## Quoted text:
St. Johns Field Evaluation
January 17, 2024

Page 3 of 12

 

Based on geologic maps developed for each of the major geologic zones in the St. Johns Field and the distribution of helium within those geologic zones, Cobb & Associates arrived at the following estimates of the Field’s in-place and recoverable gas volumes. Volumes are given in billions of standard cubic feet (BCF). Helium volumes are listed as the volume of pure helium contained in the gas produced by the processing facility, which will recover approximately 95 percent of the helium processed, and will produce a sales stream with a helium concentration of approximately 98 percent. The Development Case assumes a staged development from 40 million cubic feet per day (MMCF/D) of offtake to 160 MMCF/D to 310 MMCF/D, and assumes development of the Amos Wash and Granite formations in the northern Field area, which has a higher helium concentration. The area contributing helium and subject to development was estimated using a minimum economic helium content cutoff for each formation. Table 1 summarizes the estimated overall size of the resource and the amount that might be developed by this project.

## Provided information:
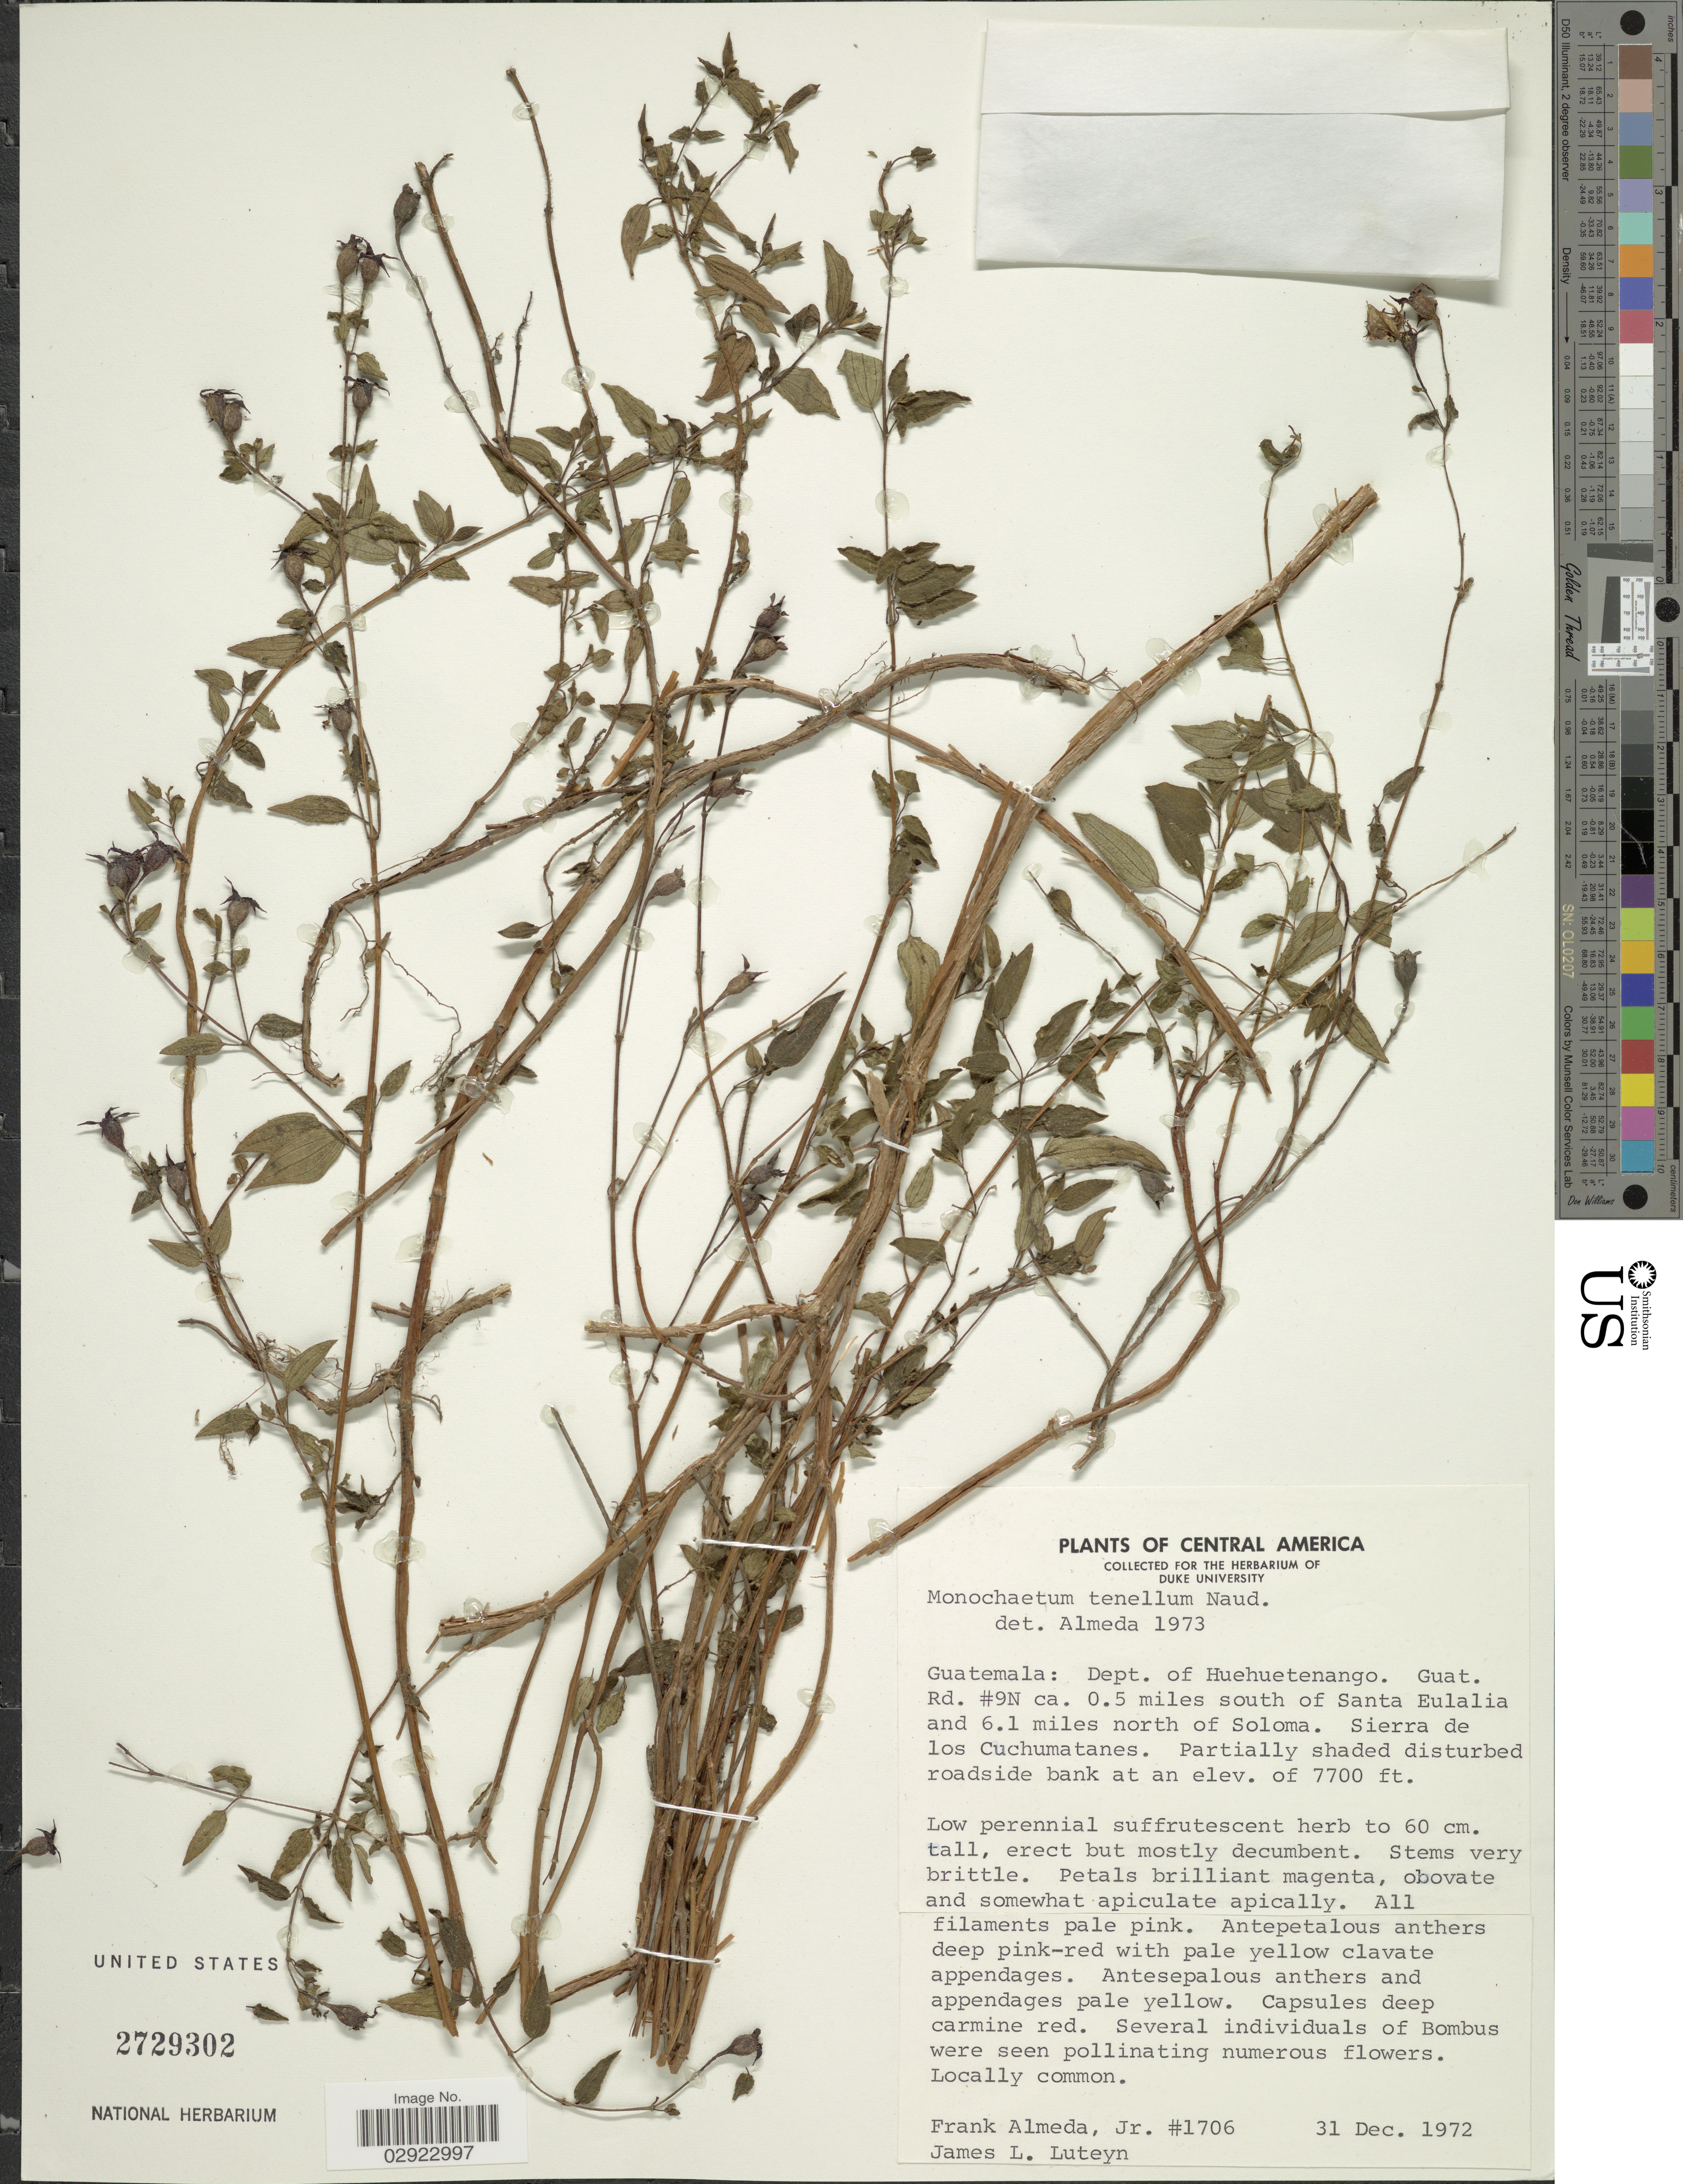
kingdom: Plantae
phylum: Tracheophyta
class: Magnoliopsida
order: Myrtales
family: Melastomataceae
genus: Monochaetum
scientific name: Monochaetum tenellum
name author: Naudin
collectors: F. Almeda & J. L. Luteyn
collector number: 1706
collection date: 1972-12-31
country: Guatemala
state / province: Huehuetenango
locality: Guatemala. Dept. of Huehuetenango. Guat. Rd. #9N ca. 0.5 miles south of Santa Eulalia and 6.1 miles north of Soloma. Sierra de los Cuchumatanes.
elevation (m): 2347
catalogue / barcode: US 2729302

## Problem description:
Continue the passage on the St. Johns Field helium estimates, which comes before the material, starting right after its last sentence.

## Answer to the problem:
Table 1: St. Johns Field Analysis Summary

 

   Total   Development   Development
Case Without
 
   Field   Case   11-8-30 Well 
Original Gas In Place (OGIP), BCF   9,307    4,940    4,940 
Helium In Place, BCF   33.4    21.7    21.7 
Total Gas Produced, BCF        2,472    2,468 
Total Helium Produced, BCF        10.33    10.32 
Percent of OGIP Processed        50.04%   49.96%
Maximum Helium Production Rate, MCF/D        1296    1296 

 

The potential economic value of this helium extraction project is most affected by uncertainty in helium pricing and project capital and operating costs. Current helium production is sold for $610/MCF. Lower-price sensitivity cases of $400/MCF and $500/MCF were run to address some of the uncertainty in helium pricing. Some of the project cost uncertainty was addressed by running high-cost sensitivity cases with a 50 percent increase in all capital and operating costs. Expenditures are assumed to begin January 1, 2024, production on January 1, 2025, with the present values, discounted at 10 percent, referenced to a January 1, 2024 as-of date.

 

Table 2 summarizes the pre-tax economic analysis results for the six resulting cases, with the economic assumptions given in Table 3. The effect of assumed helium price on IRR and PV10 values for the base and high-cost cases is given in Figure 1.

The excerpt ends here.